Firms must provide childcare beyond the ‘nine-to-five’

Employers
are being urged to rethink childcare provision as parents are working longer,
less-typical hours.

Two
new reports for the Joseph Rowntree Foundation argue that stronger action to
protect working parents from the growing pressures of the 24-hour, 7-day-a-week
society may be just as important as making childcare services available at
evenings and weekends.

The
reports suggest that helping parents working outside the normal ‘nine-to-five’
to balance their work and family lives requires new policies and services,
rather than simply persuading existing childcare providers to work longer hours
themselves.

A
study of the barriers preventing the expansion of existing childcare services
to cover non-typical hours identified just a few, innovative services that have
started to emerge. These included a community nanny scheme, weekend childcare
provision at a hospital and a childminding network to help police employees.

Researchers
at the Institute of Education’s Thomas Coram Research Unit (London University)
surveyed the 150 Early Years Development and Childcare Partnerships in England.
They discovered that while there was near-unanimous agreement on the need to
develop childcare services outside normal working hours, fewer than a third had
yet taken any action.

The
second study, carried out by NatCen, the National Centre for Social Research,
used representative survey data on more than 10,000 families with children
under 15 years of age to examine the experiences of self-employed parents.
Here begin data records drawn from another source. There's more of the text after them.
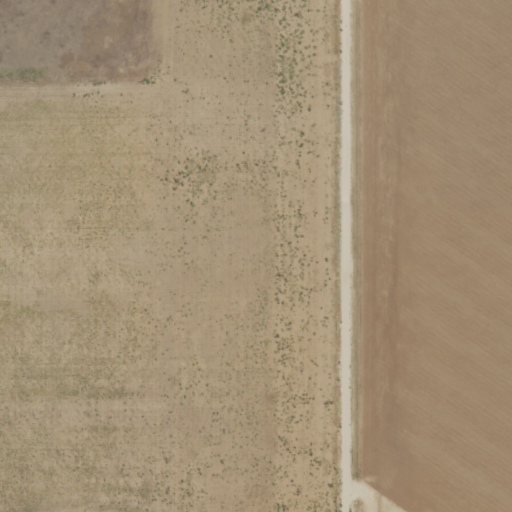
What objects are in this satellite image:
road: (325, 256)
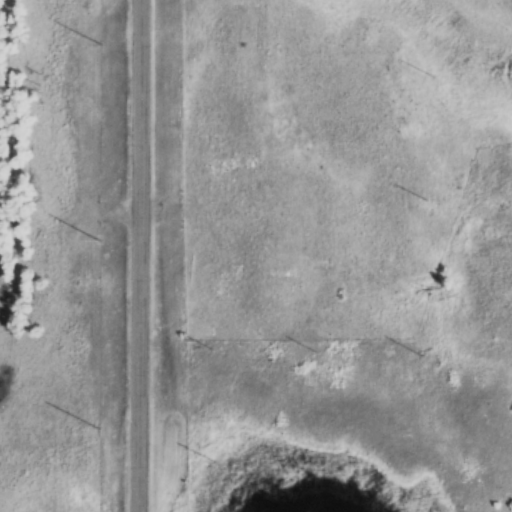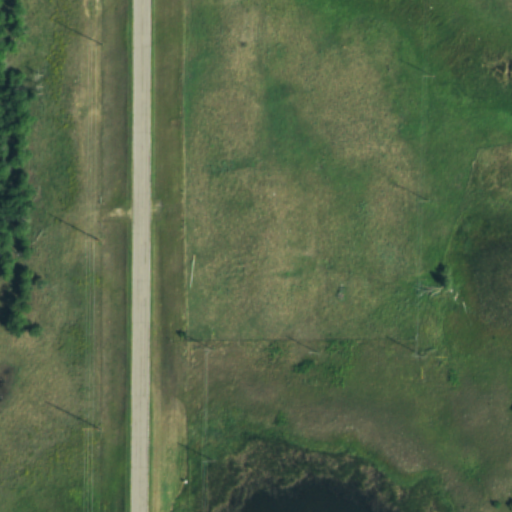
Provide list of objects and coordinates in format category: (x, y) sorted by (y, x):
road: (137, 256)
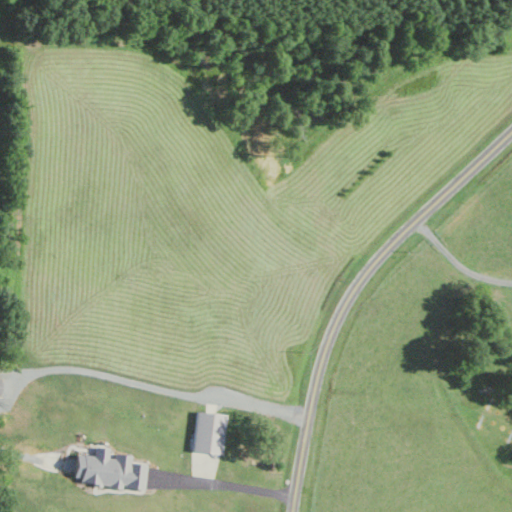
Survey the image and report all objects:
road: (458, 262)
road: (352, 293)
building: (0, 377)
road: (113, 377)
building: (210, 429)
building: (111, 470)
road: (224, 484)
This
showed that around one in four families have at least one self-employed parent.
Among these:


Almost half the mothers interviewed (47 per cent) had chosen self-employment
mainly for childcare reasons, compared with a small minority of fathers (6 per
cent).


Long working hours were widespread among self-employed fathers. Nearly six in
10 fathers (59 per cent) who employed other people worked more than 48 hours a
week, compared with 41 per cent of self-employed fathers who had no staff, and
28 per cent of fathers who were employed.


Self-employed couples were especially likely to work long, non-standard hours.
More than a third (35 per cent) worked a combined total of more than 90 hours a
week, compared with less than 15 per cent of other dual-earning couples.